8.Kyrgyzstan: 43.5 µg/m3
Corruption is rampant in Kyrgyzstan, but its impact on the country’s populace is overshadowed by the country’s deteriorating air quality. In 2019, Kyrgyzstan reported average PM2.5 values of 33.2 g/m3, which IQAir classified as “moderate,” but the country defied worldwide trends and saw air quality drop to a level that is “unhealthy for sensitive groups” in 2020. Bishkek, the capital, is particularly vulnerable to high levels of air pollution-induced by industrial growth, increased energy output, and urban development, with many “hazardous” levels of air pollution reported in November 2019.
9.Indonesia: 40.7 µg/m3
The Air Quality Life Index published research on the effects of air pollution in Indonesia in 2019, stating that the typical Indonesian loses 1.2 years of life expectancy due to pollution. This figure can be as high as four years in the worst-affected areas. Every year, pollution forces schools to lock their doors for a period of time because the air quality is deemed “dangerous” by regulators. However, images clearly demonstrate the impact that a reduction in people’s movements caused by the COVID-19 epidemic has had on air quality in Jakarta, with pollution levels dropping from 51.70 g/m3 in 2019 to 40.7 g/m3 in 2020.

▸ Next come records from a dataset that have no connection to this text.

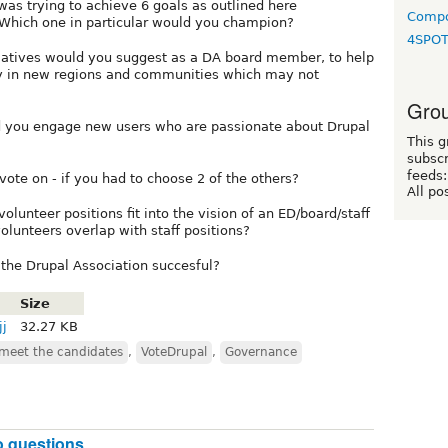
was trying to achieve 6 goals as outlined here
Compo
Which one in particular would you champion?
4SPO
itiatives would you suggest as a DA board member, to help
y in new regions and communities which may not
Grou
ld you engage new users who are passionate about Drupal
This g
subscr
feeds:
te on - if you had to choose 2 of the others?
All po
lunteer positions fit into the vision of an ED/board/staff
lunteers overlap with staff positions?
the Drupal Association succesful?
Size
jj
32.27 KB
meet the candidates
,
VoteDrupal
,
Governance
o questions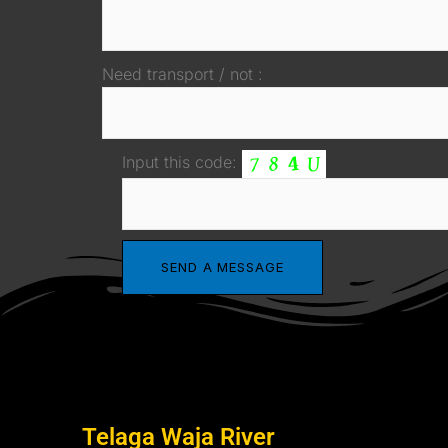
Need transport / not :
Input this code:
Telaga Waja River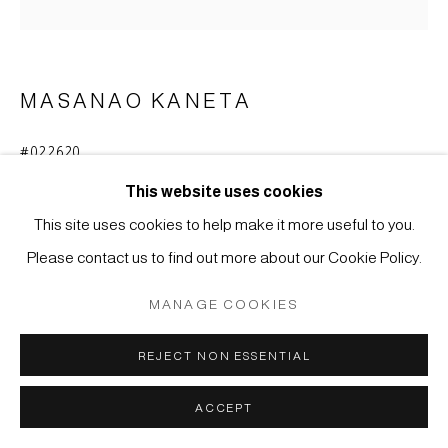
COPYRIGHT © 2026 JAPAN ART - GALERIE FRIEDRICH
MÜLLER
SITE BY ARTLOGIC
MASANAO KANETA
#022620
VASE
,
2020
This website uses cookies
Stoneware with Hagi glaze
This site uses cookies to help make it more useful to you.
27,5 x 26,3 x 27 cm
Please contact us to find out more about our Cookie Policy.
ENQUIRE
MANAGE COOKIES
FURTHER IMAGES
REJECT NON ESSENTIAL
(View a larger image of thumbnail 1 )
, currently selected.
, currently selected.
, currently selected.
(View a larger image of thumbnail 2 )
ACCEPT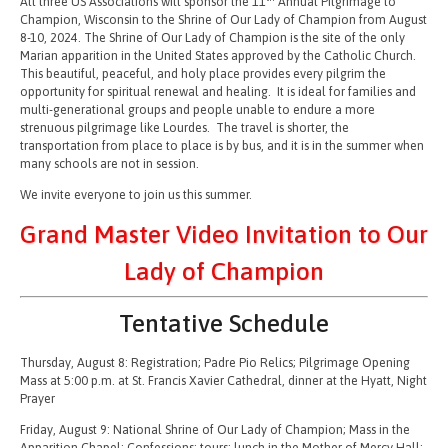
All three US Associations will sponsor the 11
Annual Pilgrimage to
Champion, Wisconsin to the Shrine of Our Lady of Champion from August
8-10, 2024. The Shrine of Our Lady of Champion is the site of the only
Marian apparition in the United States approved by the Catholic Church.
This beautiful, peaceful, and holy place provides every pilgrim the
opportunity for spiritual renewal and healing. It is ideal for families and
multi-generational groups and people unable to endure a more
strenuous pilgrimage like Lourdes. The travel is shorter, the
transportation from place to place is by bus, and it is in the summer when
many schools are not in session.
We invite everyone to join us this summer.
Grand Master Video Invitation to Our
Lady of Champion
Tentative Schedule
Thursday, August 8: Registration; Padre Pio Relics; Pilgrimage Opening
Mass at 5:00 p.m. at St. Francis Xavier Cathedral, dinner at the Hyatt, Night
Prayer
Friday, August 9: National Shrine of Our Lady of Champion; Mass in the
Apparition Chapel; Confessions; tours; lunch in the Mother of Mercy Hall;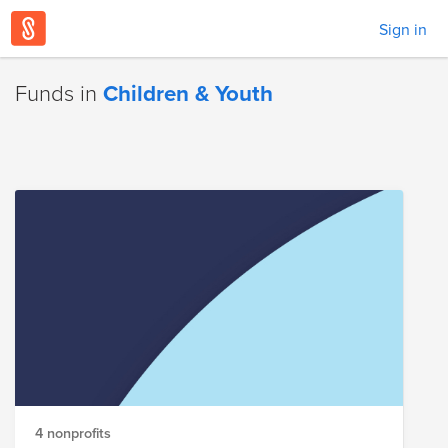
Sign in
Funds in
Children & Youth
4 nonprofits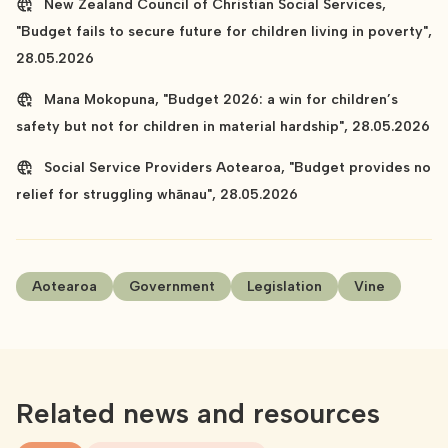
New Zealand Council of Christian Social Services,
"Budget fails to secure future for children living in poverty",
28.05.2026
Mana Mokopuna, "Budget 2026: a win for children’s
safety but not for children in material hardship", 28.05.2026
Social Service Providers Aotearoa, "Budget provides no
relief for struggling whānau", 28.05.2026
Aotearoa
Government
Legislation
Vine
Related news and resources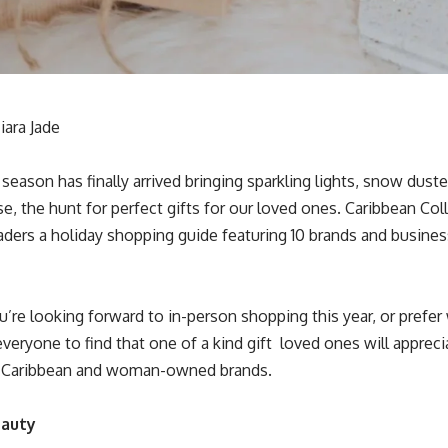
iara Jade
season has finally arrived bringing sparkling lights, snow dust
e, the hunt for perfect gifts for our loved ones. Caribbean Colle
eaders a holiday shopping guide featuring 10 brands and busines
’re looking forward to in-person shopping this year, or prefe
eryone to find that one of a kind gift loved ones will appreci
f Caribbean and woman-owned brands.
eauty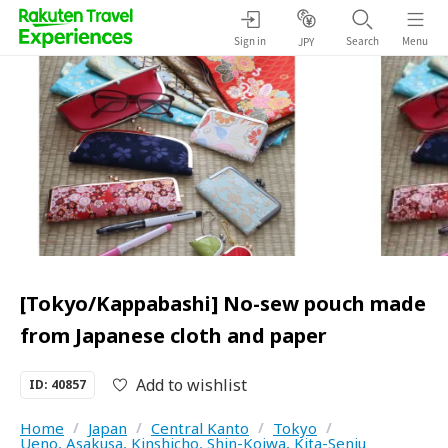
Sign in
Search
Menu
JPY
[Tokyo/Kappabashi] No-sew pouch made
from Japanese cloth and paper
Add to wishlist
ID: 40857
Home
/
Japan
/
Central Kanto
/
Tokyo
/
Ueno, Asakusa, Kinshicho, Shin-Koiwa, Kita-Senju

10.Bosnia and Herzegovina: 40.6 µg/m3
The dense haze and pollution that engulfed Bosnia and Herzegovina’s capital Sarajevo in January 2020 were so awful that the Swedish embassy labelled it “in a category of its own.” According to the United Nations, large coal power plants emit sulphur dioxide and other pollutants into the atmosphere, with 44,000 years of life expectancy lost each year due to particulate matter or nitrogen dioxide in the country. Before the outbreak, the government barred diesel vehicles from Sarajevo’s city centre and even advised inhabitants to wear protective masks. Even the coronavirus quarantine hasn’t been able to reduce air pollution in this Balkan country.